It was such a German duel – Opel Manta versus Volkswagen Scirocco. And later their successors – the Calibra and Corrado models. Some people might underestimate the Volkswagen Corrado, but that would be a mistake. The Corrado is a successful and great driving car, even if many petrolheads will not forgive him for the brand.

Volkswagen intended the Corrado to be the successor to the second-generation Scirocco coupé, but in the end the cars were so different that they were produced simultaneously for several years after 1989. But the Corrado was able to exploit the platform of the second generation Golf much better. In addition, production was carried out at the Karmann body shop in Osnabrück, which did better than the car company itself with higher quality production in a smaller volume. After all, this 1989 car feels like new.

Photo: Martin Palonder

The silhouette is much more respectful of the shapes of the first Scirocco.

The design does not refer much to its basis in the Golf, although the Corrado was also designed by Herbert Schäfer. Perhaps only the angular lights and grille can remind you of the Jetta sedan, but otherwise the aggressively shaped coupe looks very original. At the rear is a Porsche-developed spoiler that extends automatically at speeds above 100 km/h or when you press the appropriate button. It’s really nice when you look at the rear spoiler coming out in the rearview mirror. The particular car from the Veteránu na Truc offer has split seventeen-inch wheels with a design reminiscent of classic BBS rims. Personally, I would rather choose a smaller disc diameter, the Corrado is unnecessarily hard on these.

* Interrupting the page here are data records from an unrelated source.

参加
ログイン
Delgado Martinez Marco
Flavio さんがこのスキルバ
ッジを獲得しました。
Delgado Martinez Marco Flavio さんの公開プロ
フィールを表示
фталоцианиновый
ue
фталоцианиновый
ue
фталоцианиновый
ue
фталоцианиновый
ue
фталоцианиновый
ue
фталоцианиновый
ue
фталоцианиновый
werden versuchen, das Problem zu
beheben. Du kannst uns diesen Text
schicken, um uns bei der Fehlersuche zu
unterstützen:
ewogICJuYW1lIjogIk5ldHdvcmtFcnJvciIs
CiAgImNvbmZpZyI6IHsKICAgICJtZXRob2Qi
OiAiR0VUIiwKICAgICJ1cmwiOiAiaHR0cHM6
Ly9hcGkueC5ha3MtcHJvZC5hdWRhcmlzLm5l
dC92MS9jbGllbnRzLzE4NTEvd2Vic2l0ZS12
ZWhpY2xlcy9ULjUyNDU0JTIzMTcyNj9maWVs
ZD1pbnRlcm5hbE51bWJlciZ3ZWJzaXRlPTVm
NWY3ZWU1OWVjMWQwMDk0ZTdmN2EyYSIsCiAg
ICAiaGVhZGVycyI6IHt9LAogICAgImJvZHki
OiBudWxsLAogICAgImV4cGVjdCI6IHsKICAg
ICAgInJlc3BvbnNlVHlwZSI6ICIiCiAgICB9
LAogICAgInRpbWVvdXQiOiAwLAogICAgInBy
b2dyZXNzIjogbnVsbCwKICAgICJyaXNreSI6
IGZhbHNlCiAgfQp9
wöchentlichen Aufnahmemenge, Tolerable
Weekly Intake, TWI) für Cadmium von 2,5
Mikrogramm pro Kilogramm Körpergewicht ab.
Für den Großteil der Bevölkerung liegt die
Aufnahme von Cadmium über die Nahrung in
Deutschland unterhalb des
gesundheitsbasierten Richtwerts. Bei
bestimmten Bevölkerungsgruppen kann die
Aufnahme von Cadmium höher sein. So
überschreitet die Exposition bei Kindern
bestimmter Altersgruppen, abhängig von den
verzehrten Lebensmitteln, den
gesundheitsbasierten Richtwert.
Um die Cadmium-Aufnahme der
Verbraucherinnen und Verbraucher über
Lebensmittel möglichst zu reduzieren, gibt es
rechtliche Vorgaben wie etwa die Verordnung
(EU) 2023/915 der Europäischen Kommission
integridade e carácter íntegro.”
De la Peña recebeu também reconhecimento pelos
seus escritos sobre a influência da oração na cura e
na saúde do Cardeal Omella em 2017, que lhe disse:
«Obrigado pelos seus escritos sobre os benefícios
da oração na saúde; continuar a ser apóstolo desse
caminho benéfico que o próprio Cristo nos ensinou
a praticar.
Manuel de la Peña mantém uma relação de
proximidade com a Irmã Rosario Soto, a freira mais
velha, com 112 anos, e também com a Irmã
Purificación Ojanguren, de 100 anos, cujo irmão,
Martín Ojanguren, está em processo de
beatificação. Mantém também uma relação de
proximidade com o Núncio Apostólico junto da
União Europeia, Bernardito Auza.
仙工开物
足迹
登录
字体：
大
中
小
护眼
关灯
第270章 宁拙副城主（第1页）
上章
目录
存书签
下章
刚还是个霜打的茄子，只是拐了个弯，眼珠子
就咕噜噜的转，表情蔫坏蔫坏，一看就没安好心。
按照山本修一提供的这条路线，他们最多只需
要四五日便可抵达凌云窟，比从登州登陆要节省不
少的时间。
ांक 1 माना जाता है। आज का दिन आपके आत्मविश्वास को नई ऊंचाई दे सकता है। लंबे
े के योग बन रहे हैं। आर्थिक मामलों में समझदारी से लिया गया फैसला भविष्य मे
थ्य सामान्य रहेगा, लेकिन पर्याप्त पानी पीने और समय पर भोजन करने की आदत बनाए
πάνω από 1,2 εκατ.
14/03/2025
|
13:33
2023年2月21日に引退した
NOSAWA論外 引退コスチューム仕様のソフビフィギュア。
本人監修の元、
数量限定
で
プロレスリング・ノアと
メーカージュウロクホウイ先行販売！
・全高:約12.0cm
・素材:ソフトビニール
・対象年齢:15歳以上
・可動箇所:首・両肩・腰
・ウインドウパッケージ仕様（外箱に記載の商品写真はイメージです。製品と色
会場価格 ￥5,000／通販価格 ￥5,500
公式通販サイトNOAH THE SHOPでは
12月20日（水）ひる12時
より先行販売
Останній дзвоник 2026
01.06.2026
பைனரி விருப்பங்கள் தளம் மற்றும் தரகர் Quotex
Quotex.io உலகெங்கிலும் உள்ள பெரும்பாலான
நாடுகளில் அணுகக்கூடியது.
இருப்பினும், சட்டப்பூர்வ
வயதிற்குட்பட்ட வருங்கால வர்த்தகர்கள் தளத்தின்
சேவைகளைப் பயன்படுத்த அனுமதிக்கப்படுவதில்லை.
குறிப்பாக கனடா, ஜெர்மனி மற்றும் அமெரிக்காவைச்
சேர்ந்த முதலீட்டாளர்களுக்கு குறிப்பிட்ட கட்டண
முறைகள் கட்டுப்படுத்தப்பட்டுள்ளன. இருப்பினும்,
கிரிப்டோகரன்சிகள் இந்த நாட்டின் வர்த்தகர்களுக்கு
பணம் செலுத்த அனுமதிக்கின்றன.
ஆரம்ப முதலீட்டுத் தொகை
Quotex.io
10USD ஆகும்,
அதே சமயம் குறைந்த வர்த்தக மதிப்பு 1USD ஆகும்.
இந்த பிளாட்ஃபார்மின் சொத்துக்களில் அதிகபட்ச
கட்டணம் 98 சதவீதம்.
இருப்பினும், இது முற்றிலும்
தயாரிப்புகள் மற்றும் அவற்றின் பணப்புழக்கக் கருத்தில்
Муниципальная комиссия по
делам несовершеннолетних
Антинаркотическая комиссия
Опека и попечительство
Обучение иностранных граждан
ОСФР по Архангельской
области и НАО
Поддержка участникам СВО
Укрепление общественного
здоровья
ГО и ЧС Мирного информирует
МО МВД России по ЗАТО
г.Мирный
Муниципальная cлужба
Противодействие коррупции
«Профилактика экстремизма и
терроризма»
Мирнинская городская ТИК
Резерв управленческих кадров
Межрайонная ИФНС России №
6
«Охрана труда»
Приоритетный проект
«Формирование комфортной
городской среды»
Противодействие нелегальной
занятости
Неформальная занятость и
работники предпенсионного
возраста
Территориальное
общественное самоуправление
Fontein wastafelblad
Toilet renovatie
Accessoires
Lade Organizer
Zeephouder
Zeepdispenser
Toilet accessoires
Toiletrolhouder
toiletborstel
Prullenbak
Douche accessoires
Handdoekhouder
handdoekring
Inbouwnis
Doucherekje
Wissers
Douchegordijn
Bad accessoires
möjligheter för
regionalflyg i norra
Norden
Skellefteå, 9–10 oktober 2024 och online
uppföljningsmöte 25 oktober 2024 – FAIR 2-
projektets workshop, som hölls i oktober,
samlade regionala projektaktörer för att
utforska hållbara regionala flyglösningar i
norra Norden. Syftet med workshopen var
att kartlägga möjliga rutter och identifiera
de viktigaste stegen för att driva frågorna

Sporting ambitions are also reflected in the interior

The interior is designed for a crew of four, even so the car is not at all comfortable in the back. But you buy a Corrado to drive it, and the front seat matches that. The front seats have a wonderful shape, are anchored beautifully low, and hold the driver and front passenger very well when cornering. The steering wheel is also adjustable and part of the dashboard is turned towards the driver, which Volkswagen did not do on any other model at the time.

Photo: Martin Palonder

A driver-oriented dashboard did not appear in Volkswagens of the time.

Excellent news for enthusiastic drivers is the very good rigidity of the front wheel body. The technology came mainly from the second generation Golf, but also some from the third. However, this mainly concerned the VR6 version and its front axle. The rear axle, on the other hand, is from the B3 generation Passat. Neither the Golf nor the Passat are cars that I would remember driving significantly even after a long time, so I wasn’t expecting miracles. But Corrado is different, that sticks in your memory. I still don’t understand how the ordinary technology of ordinary German cars put together correctly will create a coupe with precise steering and absolutely responsive behavior that you can call sporty.

You don’t expect such good driving characteristics from a Volkswagen

I really don’t understand. I drive through a sharp turn and try to figure out the surgical precision with which the front wheels react to the movement of the steering wheel and how sensitively the brakes can be dosed. I don’t understand how precisely the individual stages of the used five-quart fit into their positions, because I have never experienced anything like this in any other Volkswagen. Sure, I didn’t have high expectations. I was expecting another Golf (like when I once tested the second Scirocco) weighing a ton and a quarter, and instead I got a great playful sports coupe – balanced and neutral in corners and with fantastic responses. I later found out that Tiff Needell from the old Top Gear called the Corrado one of the best front wheels, and I totally agree with him. Although the hard lowered chassis certainly helps Corrado in the corners. And seventeen inch wheels.

But which one to buy?

The most expensive and most valuable version is the Corrado VR6 (six cylinders with a volume of 2.8 or 2.9 liters), for undemanding veterans, versions with four cylinders 1.8 or 2.0 are recommended. Then, of course, there is this G60 version with a supercharged G-fan 18, which is tuned for 160 hp (118 kW) at 5,600 rpm and 225 Nm at 4,000 rpm. But beware, it is said that the compressor needs an overhaul every hundred thousand kilometers . For the behavior of the car, a very nice sound, a maximum speed of 225 km/h and decent acceleration in 8.3 seconds, it might be worth it to me. A five-speed manual gearbox is connected to the engine.

Production ended in 1995 and the car did not receive any direct successor. The third generation of the Scirocco coupe, introduced many years later, can be considered this. If you’re looking for Corrado in the classifieds, arm yourself with patience. The car is wildly popular with tuners, so most of the surviving cars out of a total of 97,521 built will be modified, heavily lowered and on modern big wheels. After all, these changes did not escape this piece either, otherwise it is fortunately unmodified. But the rich equipment that the Corrado could have as the brand’s flagship is pleasing.

You can try to restore the car to its original condition, but some parts are harder to find and not the cheapest. This also applies to the car itself. The prices of the cheapest 1800s start at around one hundred thousand crowns in Germany. This particular Corrado G60 was offered last year for 210,000 crowns.